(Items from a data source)
···
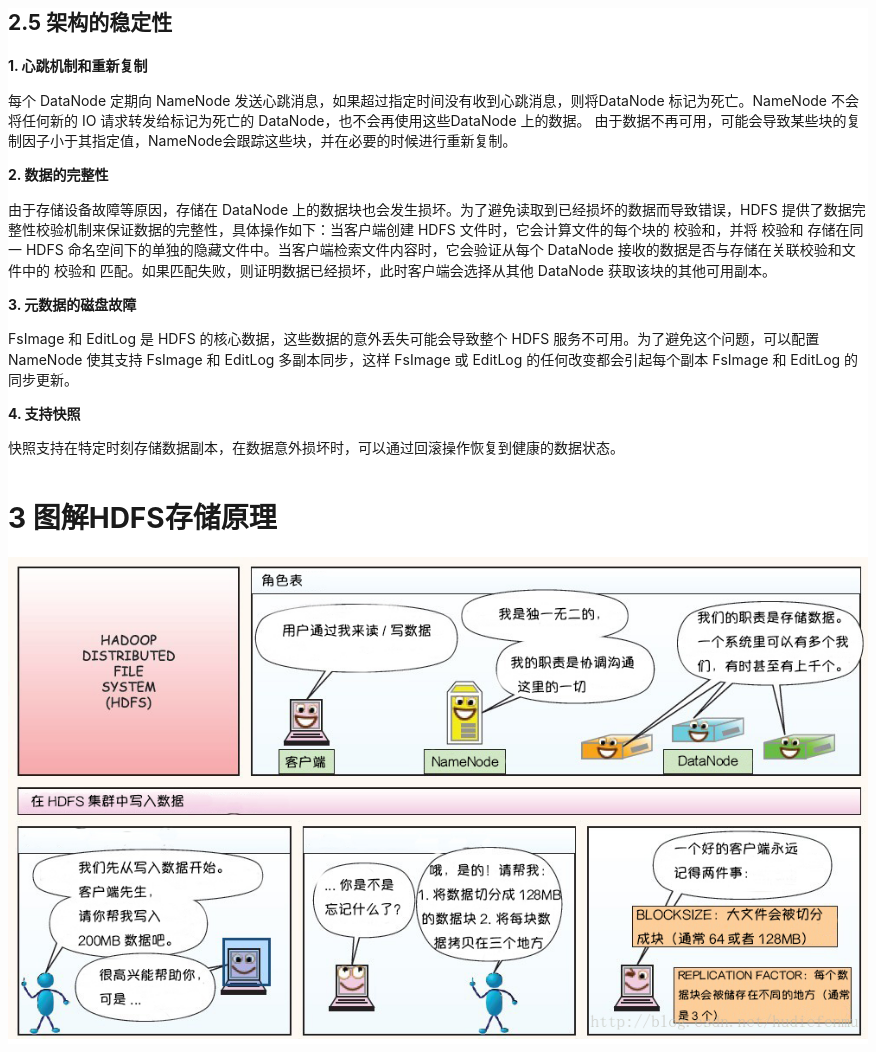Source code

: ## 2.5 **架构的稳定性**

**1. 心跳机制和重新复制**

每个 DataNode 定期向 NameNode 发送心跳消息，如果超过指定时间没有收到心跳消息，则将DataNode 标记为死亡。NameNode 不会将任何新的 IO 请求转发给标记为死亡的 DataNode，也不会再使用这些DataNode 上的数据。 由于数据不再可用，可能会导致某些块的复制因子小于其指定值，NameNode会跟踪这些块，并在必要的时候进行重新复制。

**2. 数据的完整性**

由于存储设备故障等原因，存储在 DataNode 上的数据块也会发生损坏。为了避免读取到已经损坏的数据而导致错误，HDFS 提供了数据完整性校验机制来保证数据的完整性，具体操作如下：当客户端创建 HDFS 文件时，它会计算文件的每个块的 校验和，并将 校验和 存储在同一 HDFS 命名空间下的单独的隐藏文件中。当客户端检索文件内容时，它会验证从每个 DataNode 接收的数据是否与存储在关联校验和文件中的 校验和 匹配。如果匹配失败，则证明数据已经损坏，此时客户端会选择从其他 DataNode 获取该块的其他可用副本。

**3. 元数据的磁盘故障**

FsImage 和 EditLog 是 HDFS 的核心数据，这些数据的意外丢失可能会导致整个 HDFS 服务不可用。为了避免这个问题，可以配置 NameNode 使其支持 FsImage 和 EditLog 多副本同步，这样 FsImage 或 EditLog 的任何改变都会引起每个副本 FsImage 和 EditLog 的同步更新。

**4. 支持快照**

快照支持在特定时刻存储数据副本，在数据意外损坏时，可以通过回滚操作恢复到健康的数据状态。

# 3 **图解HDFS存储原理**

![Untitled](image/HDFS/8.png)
···
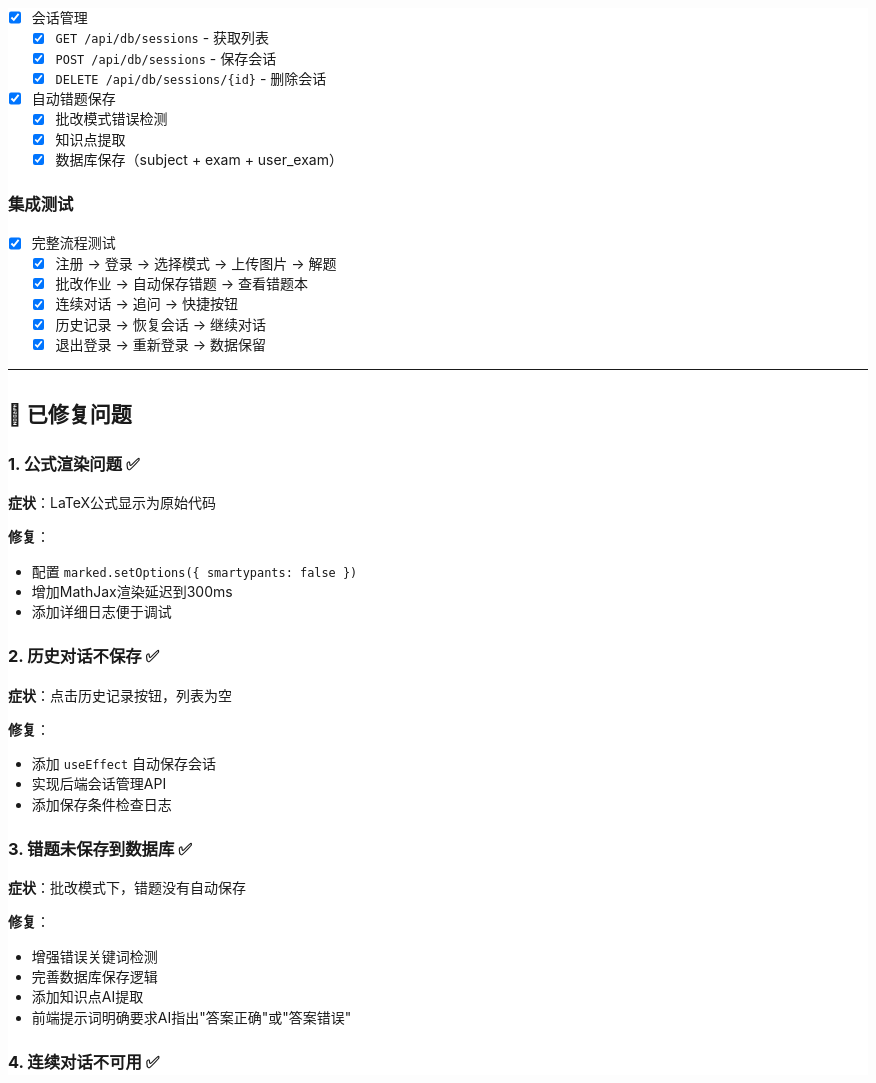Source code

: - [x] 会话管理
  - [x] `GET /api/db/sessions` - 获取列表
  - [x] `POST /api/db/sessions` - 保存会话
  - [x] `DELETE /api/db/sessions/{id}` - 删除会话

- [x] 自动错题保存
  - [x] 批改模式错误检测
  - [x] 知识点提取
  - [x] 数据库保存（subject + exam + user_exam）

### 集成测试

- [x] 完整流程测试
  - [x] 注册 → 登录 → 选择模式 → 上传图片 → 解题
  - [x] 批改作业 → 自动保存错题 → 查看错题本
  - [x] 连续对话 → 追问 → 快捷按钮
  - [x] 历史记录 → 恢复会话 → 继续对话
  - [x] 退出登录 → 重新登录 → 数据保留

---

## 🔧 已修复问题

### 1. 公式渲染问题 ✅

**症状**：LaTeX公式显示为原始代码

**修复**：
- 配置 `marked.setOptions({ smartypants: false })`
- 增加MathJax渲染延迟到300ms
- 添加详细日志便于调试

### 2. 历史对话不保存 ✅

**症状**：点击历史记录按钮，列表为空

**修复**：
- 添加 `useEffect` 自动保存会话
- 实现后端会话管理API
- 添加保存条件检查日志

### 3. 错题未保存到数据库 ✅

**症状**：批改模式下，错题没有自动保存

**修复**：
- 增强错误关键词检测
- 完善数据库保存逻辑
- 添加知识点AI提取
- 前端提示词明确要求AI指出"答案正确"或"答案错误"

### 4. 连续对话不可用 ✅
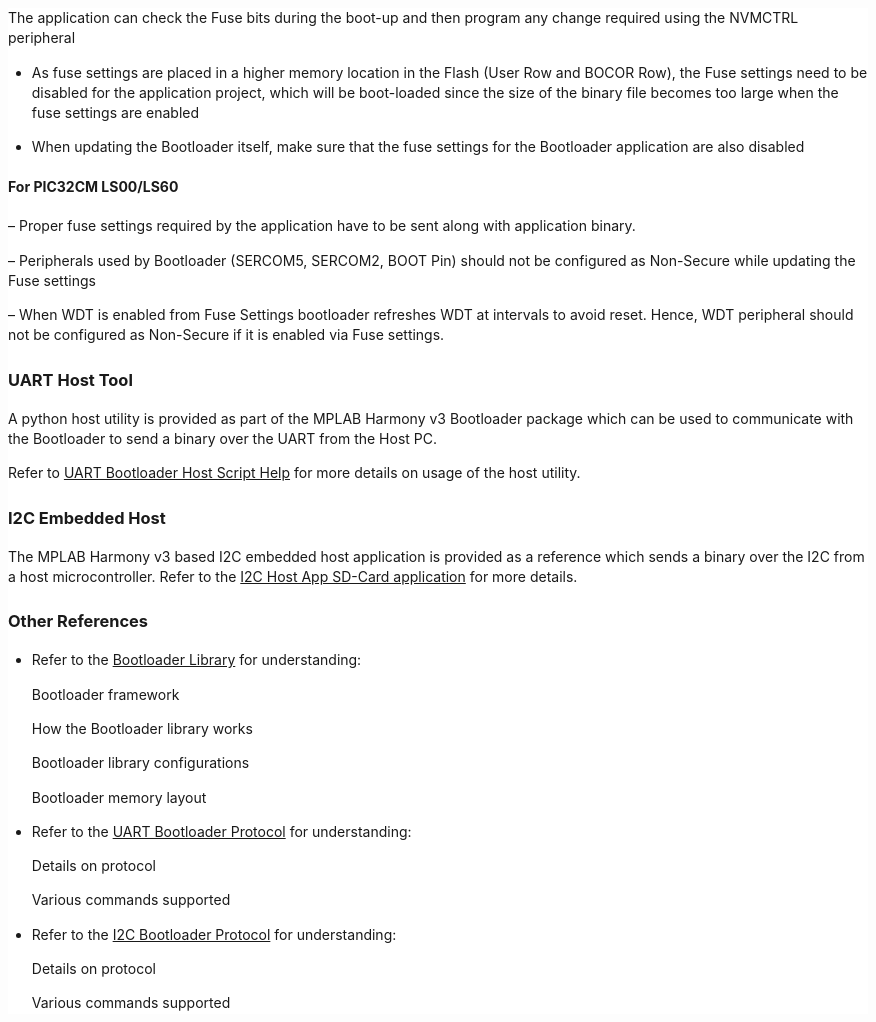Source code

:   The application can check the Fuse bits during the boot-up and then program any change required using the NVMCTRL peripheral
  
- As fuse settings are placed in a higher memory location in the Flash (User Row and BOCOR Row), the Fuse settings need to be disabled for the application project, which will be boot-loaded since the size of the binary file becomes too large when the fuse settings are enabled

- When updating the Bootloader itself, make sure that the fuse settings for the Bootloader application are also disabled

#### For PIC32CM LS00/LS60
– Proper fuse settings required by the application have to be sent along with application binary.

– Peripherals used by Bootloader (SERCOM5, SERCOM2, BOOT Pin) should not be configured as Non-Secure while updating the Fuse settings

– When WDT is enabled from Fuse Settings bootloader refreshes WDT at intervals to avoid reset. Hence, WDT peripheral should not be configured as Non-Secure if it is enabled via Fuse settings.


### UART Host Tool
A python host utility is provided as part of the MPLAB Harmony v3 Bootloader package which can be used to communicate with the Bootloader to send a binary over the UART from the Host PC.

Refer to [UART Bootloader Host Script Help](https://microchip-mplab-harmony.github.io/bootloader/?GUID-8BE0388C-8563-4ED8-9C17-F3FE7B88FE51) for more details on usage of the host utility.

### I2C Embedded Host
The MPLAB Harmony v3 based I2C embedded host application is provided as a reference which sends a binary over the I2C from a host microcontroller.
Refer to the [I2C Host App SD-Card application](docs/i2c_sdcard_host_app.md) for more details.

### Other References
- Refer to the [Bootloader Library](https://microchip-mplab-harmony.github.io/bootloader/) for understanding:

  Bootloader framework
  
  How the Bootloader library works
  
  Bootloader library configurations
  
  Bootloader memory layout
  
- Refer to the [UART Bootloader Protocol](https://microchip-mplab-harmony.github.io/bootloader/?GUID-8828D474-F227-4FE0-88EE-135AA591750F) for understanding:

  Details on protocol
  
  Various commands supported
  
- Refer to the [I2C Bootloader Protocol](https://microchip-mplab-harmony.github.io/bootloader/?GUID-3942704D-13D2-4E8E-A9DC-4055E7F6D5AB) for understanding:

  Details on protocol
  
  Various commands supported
···
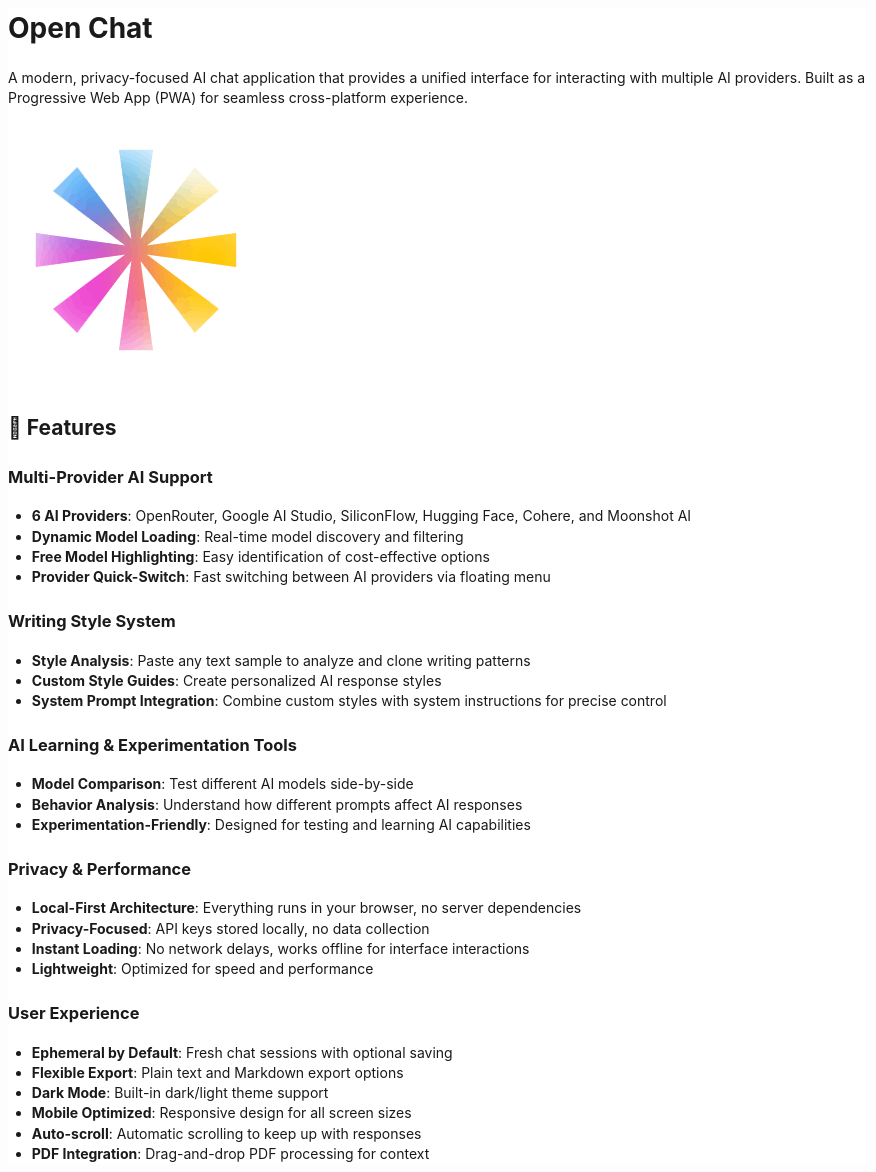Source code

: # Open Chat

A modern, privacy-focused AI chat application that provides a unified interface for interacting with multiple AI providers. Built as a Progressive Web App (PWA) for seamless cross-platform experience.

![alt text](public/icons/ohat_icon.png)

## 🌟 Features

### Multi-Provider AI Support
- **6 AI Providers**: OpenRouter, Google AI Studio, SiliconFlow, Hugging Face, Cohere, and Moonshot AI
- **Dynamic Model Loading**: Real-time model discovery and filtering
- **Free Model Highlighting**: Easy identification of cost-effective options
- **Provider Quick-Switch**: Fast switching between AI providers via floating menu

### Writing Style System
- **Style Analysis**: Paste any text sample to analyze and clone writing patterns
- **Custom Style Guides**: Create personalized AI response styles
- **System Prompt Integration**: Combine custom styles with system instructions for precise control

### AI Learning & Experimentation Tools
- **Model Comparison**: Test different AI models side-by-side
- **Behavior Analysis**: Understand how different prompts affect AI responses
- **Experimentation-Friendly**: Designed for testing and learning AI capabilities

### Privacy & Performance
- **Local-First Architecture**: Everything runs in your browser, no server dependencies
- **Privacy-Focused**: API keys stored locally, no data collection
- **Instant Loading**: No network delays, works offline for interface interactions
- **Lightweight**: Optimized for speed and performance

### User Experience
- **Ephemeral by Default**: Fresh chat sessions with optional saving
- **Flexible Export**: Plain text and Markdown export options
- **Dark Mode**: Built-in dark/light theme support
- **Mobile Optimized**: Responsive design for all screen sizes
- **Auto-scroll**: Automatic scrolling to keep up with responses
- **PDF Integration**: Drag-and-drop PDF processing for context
···
Problem details:
Can you repeat the material word for word, starting at the line that contains "### Privacy & Performance" and stopping after the line that contains "- **PDF Integration**: Drag-and-drop"?

Task response:
### Privacy & Performance
- **Local-First Architecture**: Everything runs in your browser, no server dependencies
- **Privacy-Focused**: API keys stored locally, no data collection
- **Instant Loading**: No network delays, works offline for interface interactions
- **Lightweight**: Optimized for speed and performance

### User Experience
- **Ephemeral by Default**: Fresh chat sessions with optional saving
- **Flexible Export**: Plain text and Markdown export options
- **Dark Mode**: Built-in dark/light theme support
- **Mobile Optimized**: Responsive design for all screen sizes
- **Auto-scroll**: Automatic scrolling to keep up with responses
- **PDF Integration**: Drag-and-drop PDF processing for context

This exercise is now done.